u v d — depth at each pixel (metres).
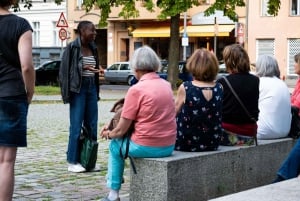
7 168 5.80
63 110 21.67
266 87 8.24
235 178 7.33
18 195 7.55
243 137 7.61
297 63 9.69
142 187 6.55
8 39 5.78
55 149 11.75
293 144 8.43
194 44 46.47
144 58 6.61
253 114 7.62
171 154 6.71
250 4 44.31
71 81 9.00
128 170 9.44
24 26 5.85
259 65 8.34
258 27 44.09
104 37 51.97
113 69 44.38
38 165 9.85
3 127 5.73
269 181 7.98
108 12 31.25
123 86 42.44
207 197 6.88
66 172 9.20
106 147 12.12
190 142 6.92
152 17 46.09
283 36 43.19
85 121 9.30
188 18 45.47
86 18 50.72
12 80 5.81
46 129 15.47
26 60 5.73
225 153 7.12
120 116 6.77
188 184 6.62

★ ★ ★

TASK REQUIREMENTS
A faithful copy of the lines from the line containing "55 149 11.75" to the end of the data should be set down, both ends included, and nothing more.

RESULT
55 149 11.75
293 144 8.43
194 44 46.47
144 58 6.61
253 114 7.62
171 154 6.71
250 4 44.31
71 81 9.00
128 170 9.44
24 26 5.85
259 65 8.34
258 27 44.09
104 37 51.97
113 69 44.38
38 165 9.85
3 127 5.73
269 181 7.98
108 12 31.25
123 86 42.44
207 197 6.88
66 172 9.20
106 147 12.12
190 142 6.92
152 17 46.09
283 36 43.19
85 121 9.30
188 18 45.47
86 18 50.72
12 80 5.81
46 129 15.47
26 60 5.73
225 153 7.12
120 116 6.77
188 184 6.62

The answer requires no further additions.